***** Information supplied *****

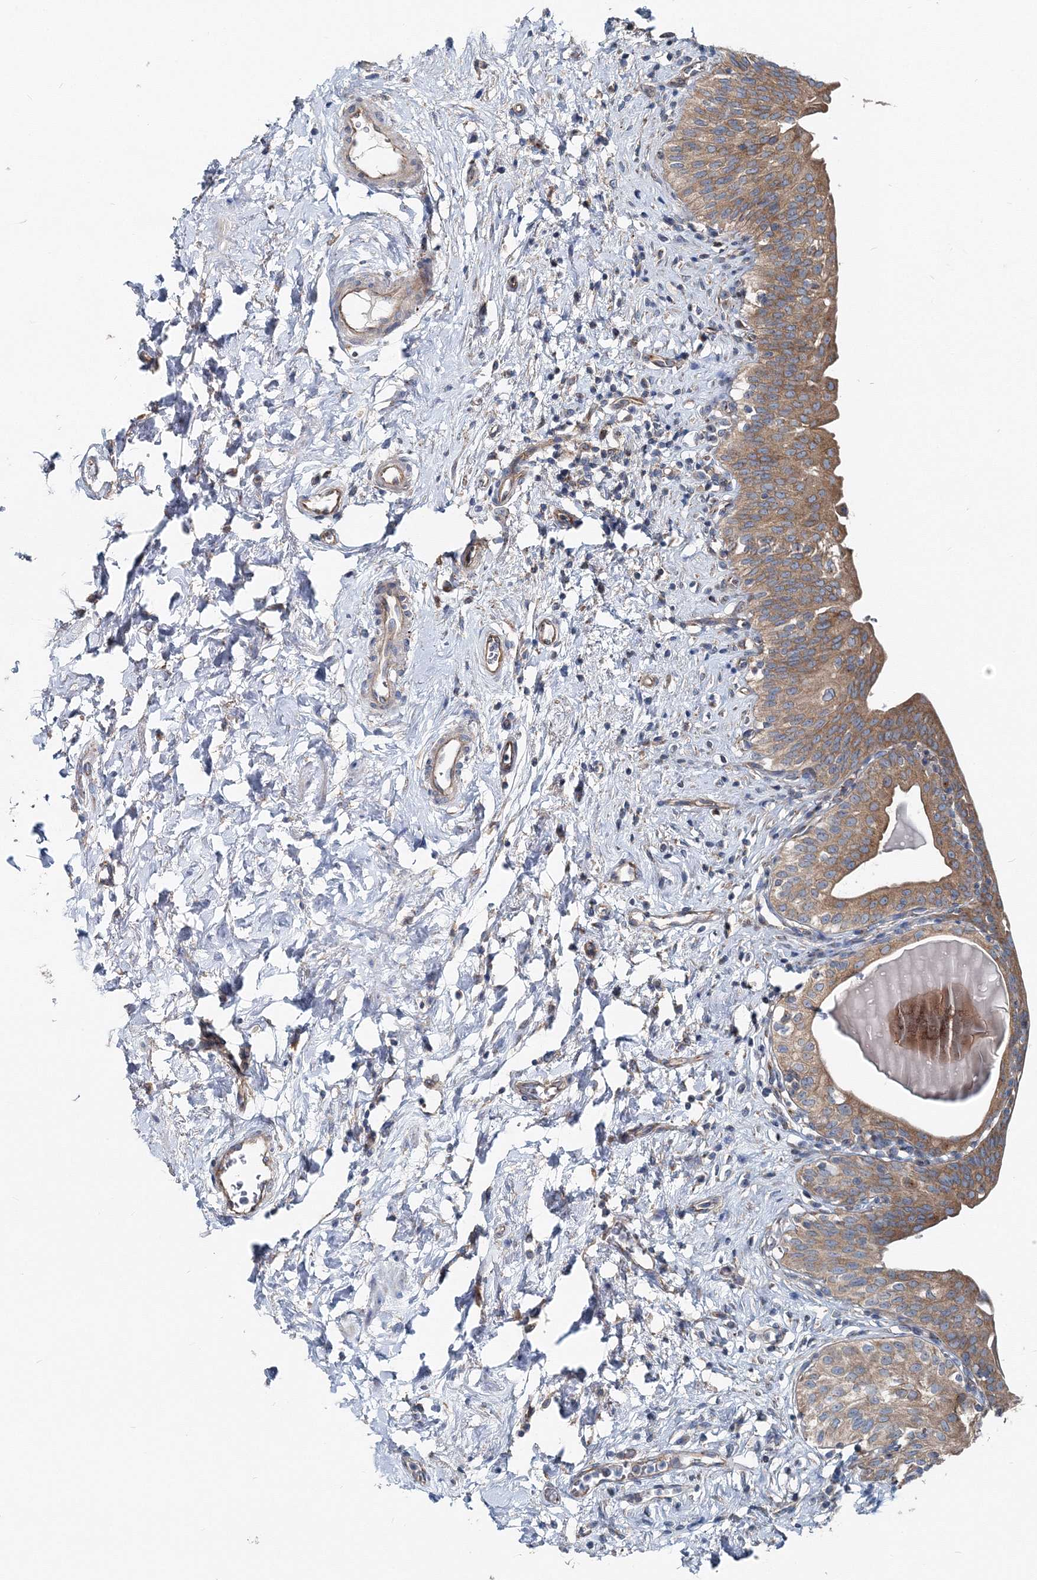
{"staining": {"intensity": "moderate", "quantity": ">75%", "location": "cytoplasmic/membranous"}, "tissue": "urinary bladder", "cell_type": "Urothelial cells", "image_type": "normal", "snomed": [{"axis": "morphology", "description": "Normal tissue, NOS"}, {"axis": "topography", "description": "Urinary bladder"}], "caption": "Protein expression analysis of normal human urinary bladder reveals moderate cytoplasmic/membranous positivity in about >75% of urothelial cells. (IHC, brightfield microscopy, high magnification).", "gene": "MPHOSPH9", "patient": {"sex": "male", "age": 83}}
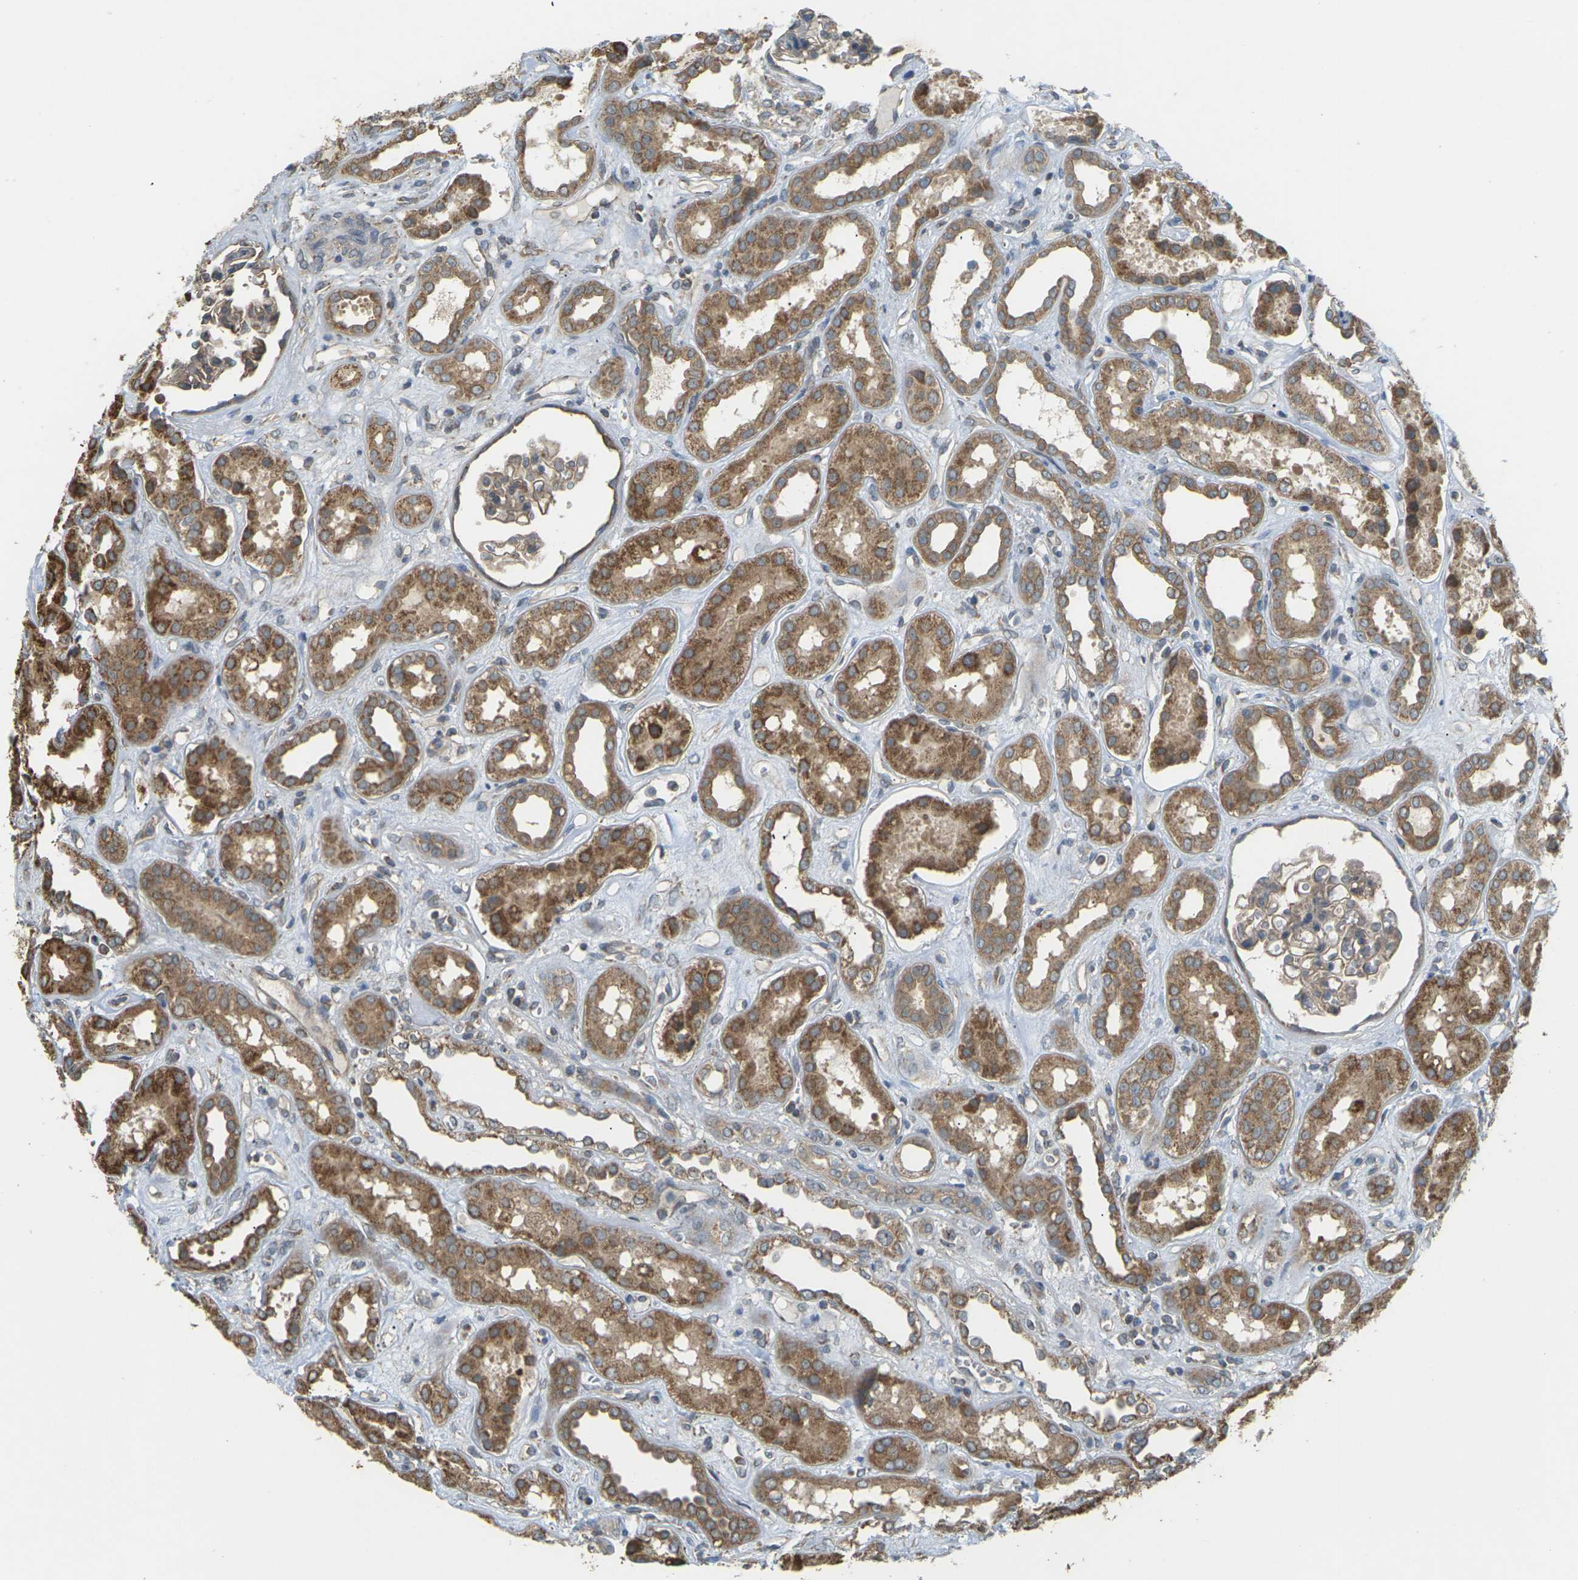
{"staining": {"intensity": "weak", "quantity": ">75%", "location": "cytoplasmic/membranous"}, "tissue": "kidney", "cell_type": "Cells in glomeruli", "image_type": "normal", "snomed": [{"axis": "morphology", "description": "Normal tissue, NOS"}, {"axis": "topography", "description": "Kidney"}], "caption": "IHC staining of unremarkable kidney, which demonstrates low levels of weak cytoplasmic/membranous expression in approximately >75% of cells in glomeruli indicating weak cytoplasmic/membranous protein positivity. The staining was performed using DAB (brown) for protein detection and nuclei were counterstained in hematoxylin (blue).", "gene": "KSR1", "patient": {"sex": "male", "age": 59}}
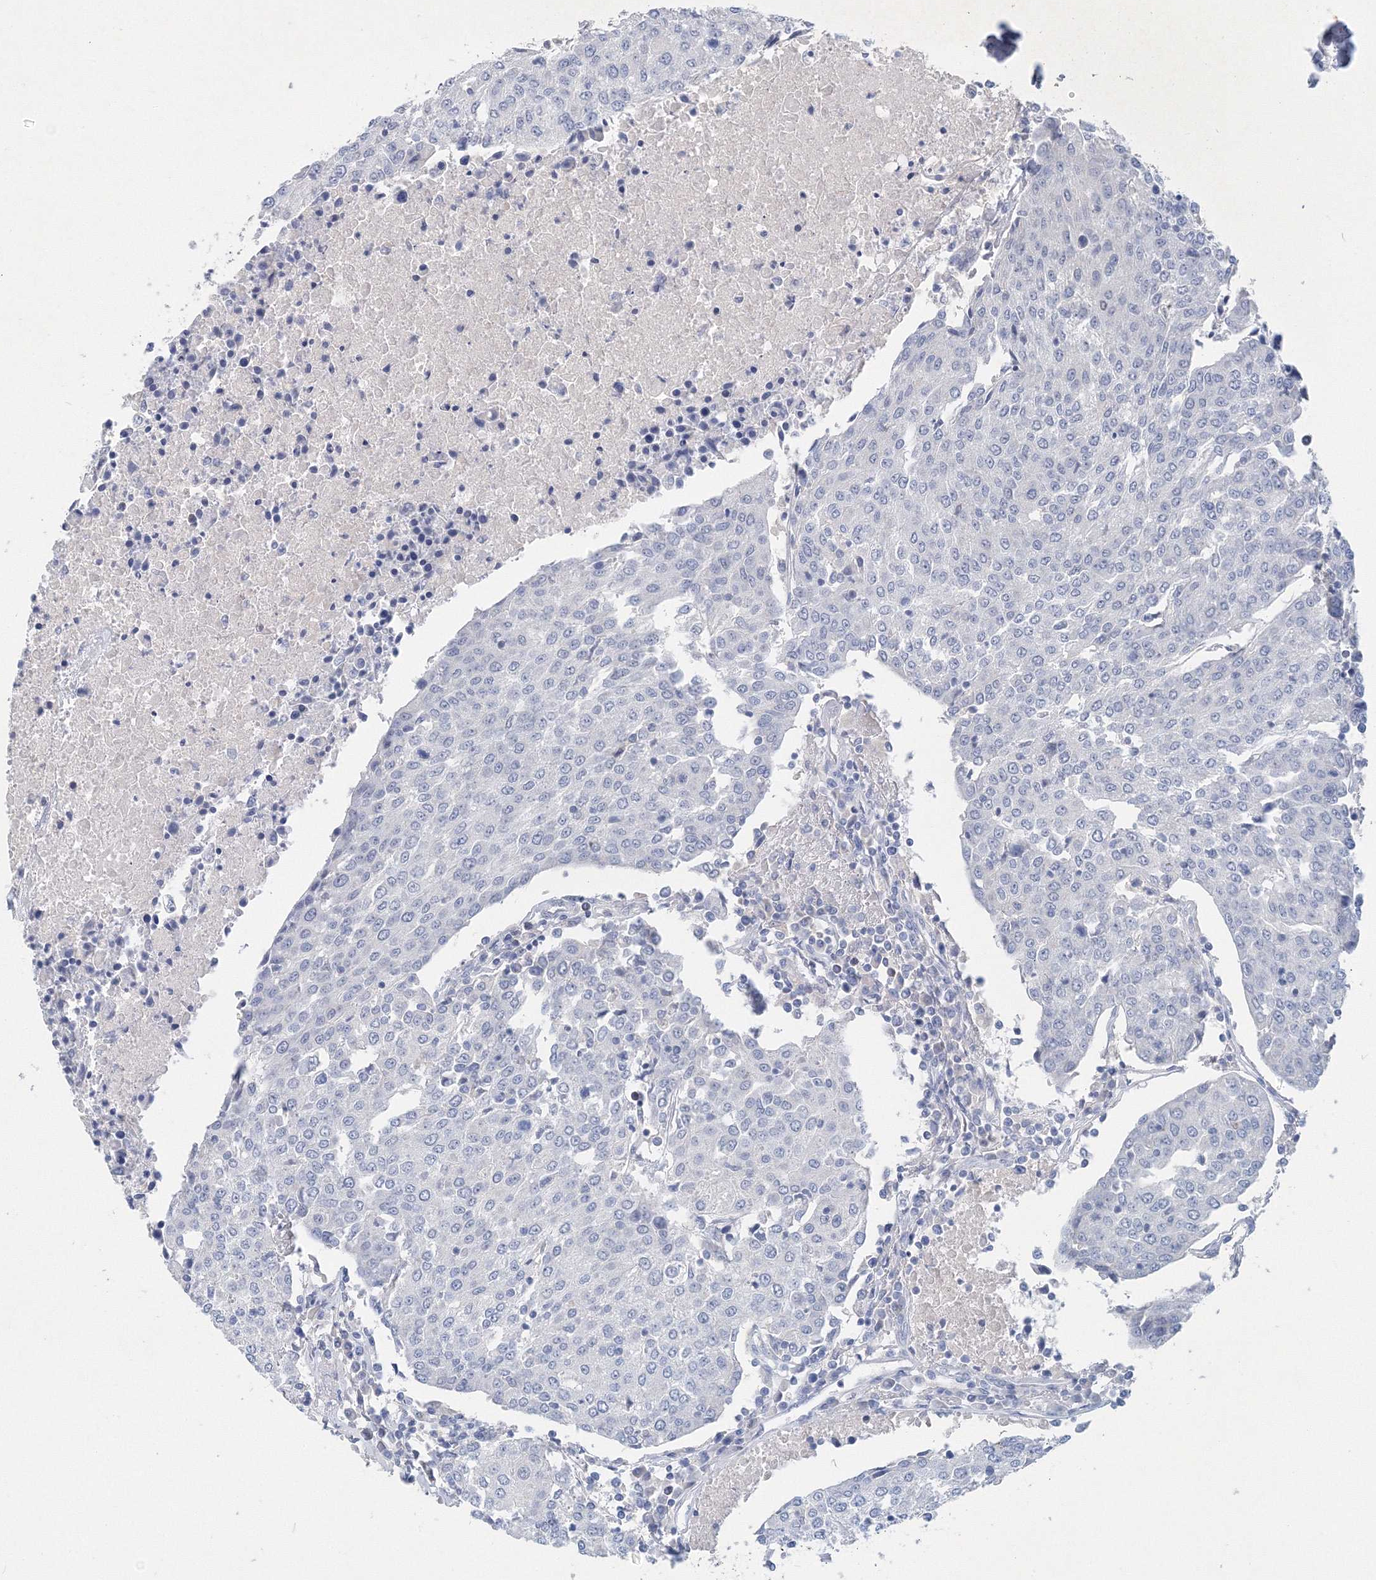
{"staining": {"intensity": "negative", "quantity": "none", "location": "none"}, "tissue": "urothelial cancer", "cell_type": "Tumor cells", "image_type": "cancer", "snomed": [{"axis": "morphology", "description": "Urothelial carcinoma, High grade"}, {"axis": "topography", "description": "Urinary bladder"}], "caption": "A photomicrograph of human urothelial carcinoma (high-grade) is negative for staining in tumor cells. (DAB immunohistochemistry with hematoxylin counter stain).", "gene": "OSBPL6", "patient": {"sex": "female", "age": 85}}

*****

## Work task:
Retype the data word for word and keep the pictures out of it.

## Expected answer:
{"staining": {"intensity": "moderate", "quantity": ">75%", "location": "cytoplasmic/membranous"}, "tissue": "urinary bladder", "cell_type": "Urothelial cells", "image_type": "normal", "snomed": [{"axis": "morphology", "description": "Normal tissue, NOS"}, {"axis": "topography", "description": "Urinary bladder"}], "caption": "Protein expression analysis of normal human urinary bladder reveals moderate cytoplasmic/membranous positivity in about >75% of urothelial cells. (IHC, brightfield microscopy, high magnification).", "gene": "MPHOSPH9", "patient": {"sex": "male", "age": 83}}
{"staining": {"intensity": "weak", "quantity": ">75%", "location": "cytoplasmic/membranous"}, "tissue": "kidney", "cell_type": "Cells in glomeruli", "image_type": "normal", "snomed": [{"axis": "morphology", "description": "Normal tissue, NOS"}, {"axis": "topography", "description": "Kidney"}], "caption": "IHC staining of unremarkable kidney, which demonstrates low levels of weak cytoplasmic/membranous expression in approximately >75% of cells in glomeruli indicating weak cytoplasmic/membranous protein positivity. The staining was performed using DAB (brown) for protein detection and nuclei were counterstained in hematoxylin (blue).", "gene": "KSR1", "patient": {"sex": "male", "age": 59}}
{"staining": {"intensity": "negative", "quantity": "none", "location": "none"}, "tissue": "urothelial cancer", "cell_type": "Tumor cells", "image_type": "cancer", "snomed": [{"axis": "morphology", "description": "Urothelial carcinoma, High grade"}, {"axis": "topography", "description": "Urinary bladder"}], "caption": "A photomicrograph of human urothelial carcinoma (high-grade) is negative for staining in tumor cells. (DAB immunohistochemistry with hematoxylin counter stain).", "gene": "OSBPL6", "patient": {"sex": "female", "age": 85}}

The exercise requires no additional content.